-- Material supplied follows --

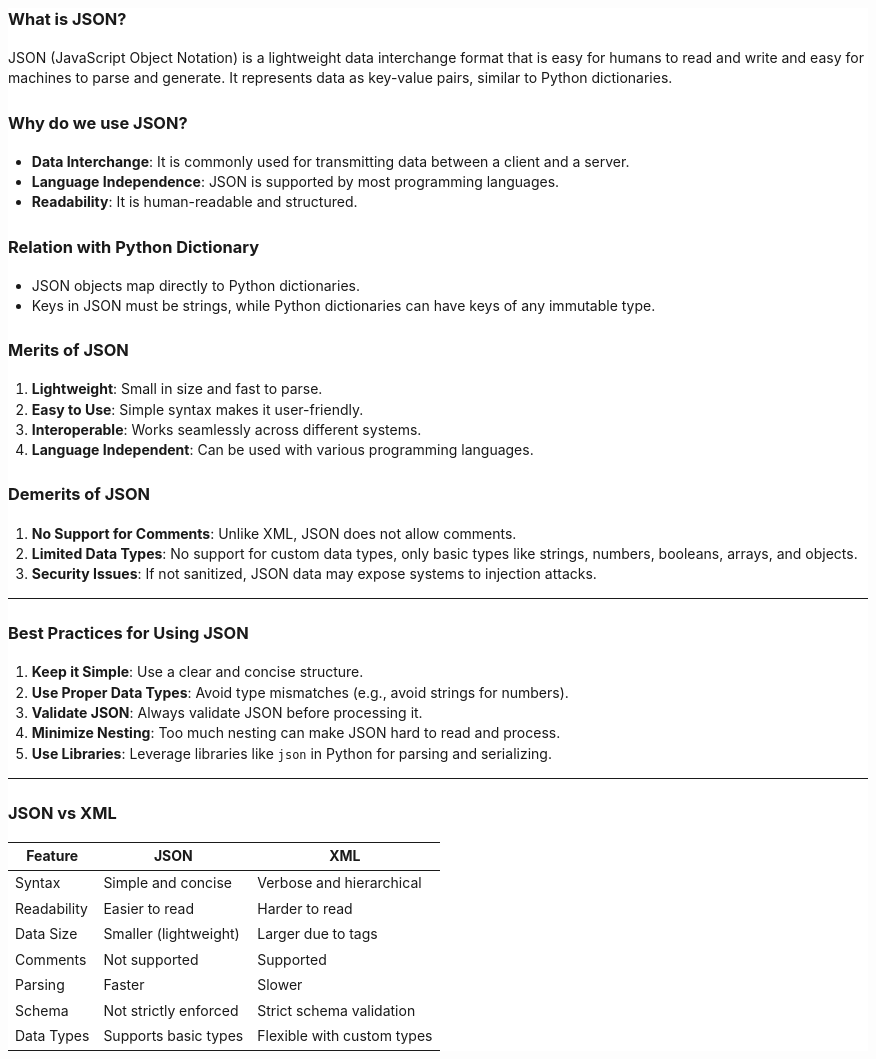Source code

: ### **What is JSON?**
JSON (JavaScript Object Notation) is a lightweight data interchange format that is easy for humans to read and write and easy for machines to parse and generate. It represents data as key-value pairs, similar to Python dictionaries.

### **Why do we use JSON?**
- **Data Interchange**: It is commonly used for transmitting data between a client and a server.
- **Language Independence**: JSON is supported by most programming languages.
- **Readability**: It is human-readable and structured.

### **Relation with Python Dictionary**
- JSON objects map directly to Python dictionaries.
- Keys in JSON must be strings, while Python dictionaries can have keys of any immutable type.

### **Merits of JSON**
1. **Lightweight**: Small in size and fast to parse.
2. **Easy to Use**: Simple syntax makes it user-friendly.
3. **Interoperable**: Works seamlessly across different systems.
4. **Language Independent**: Can be used with various programming languages.

### **Demerits of JSON**
1. **No Support for Comments**: Unlike XML, JSON does not allow comments.
2. **Limited Data Types**: No support for custom data types, only basic types like strings, numbers, booleans, arrays, and objects.
3. **Security Issues**: If not sanitized, JSON data may expose systems to injection attacks.

---

### **Best Practices for Using JSON**
1. **Keep it Simple**: Use a clear and concise structure.
2. **Use Proper Data Types**: Avoid type mismatches (e.g., avoid strings for numbers).
3. **Validate JSON**: Always validate JSON before processing it.
4. **Minimize Nesting**: Too much nesting can make JSON hard to read and process.
5. **Use Libraries**: Leverage libraries like `json` in Python for parsing and serializing.

---

### **JSON vs XML**
| Feature          | JSON                          | XML                        |
|-------------------|-------------------------------|----------------------------|
| Syntax           | Simple and concise            | Verbose and hierarchical   |
| Readability      | Easier to read                | Harder to read             |
| Data Size        | Smaller (lightweight)         | Larger due to tags         |
| Comments         | Not supported                 | Supported                  |
| Parsing          | Faster                        | Slower                     |
| Schema           | Not strictly enforced         | Strict schema validation   |
| Data Types       | Supports basic types          | Flexible with custom types |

-- Material supplied concluded --

Work required - Convert the items above into a Markdown table with the columns Number and Line, starting at the first line of the items and ending at the line containing "4. **Language Independent**: Can", both included. Give one row per line, number the rows in order, skip blank lines, and leave the pictures out.

Exercise output -
| Number | Line |
|---|---|
| 1 | Source code |
| 2 | : ### **What is JSON?** |
| 3 | JSON (JavaScript Object Notation) is a lightweight data interchange format that is easy for humans to read and write and easy for machines to parse and generate. It represents data as key-value pairs, similar to Python dictionaries. |
| 4 | ### **Why do we use JSON?** |
| 5 | - **Data Interchange**: It is commonly used for transmitting data between a client and a server. |
| 6 | - **Language Independence**: JSON is supported by most programming languages. |
| 7 | - **Readability**: It is human-readable and structured. |
| 8 | ### **Relation with Python Dictionary** |
| 9 | - JSON objects map directly to Python dictionaries. |
| 10 | - Keys in JSON must be strings, while Python dictionaries can have keys of any immutable type. |
| 11 | ### **Merits of JSON** |
| 12 | 1. **Lightweight**: Small in size and fast to parse. |
| 13 | 2. **Easy to Use**: Simple syntax makes it user-friendly. |
| 14 | 3. **Interoperable**: Works seamlessly across different systems. |
| 15 | 4. **Language Independent**: Can be used with various programming languages. |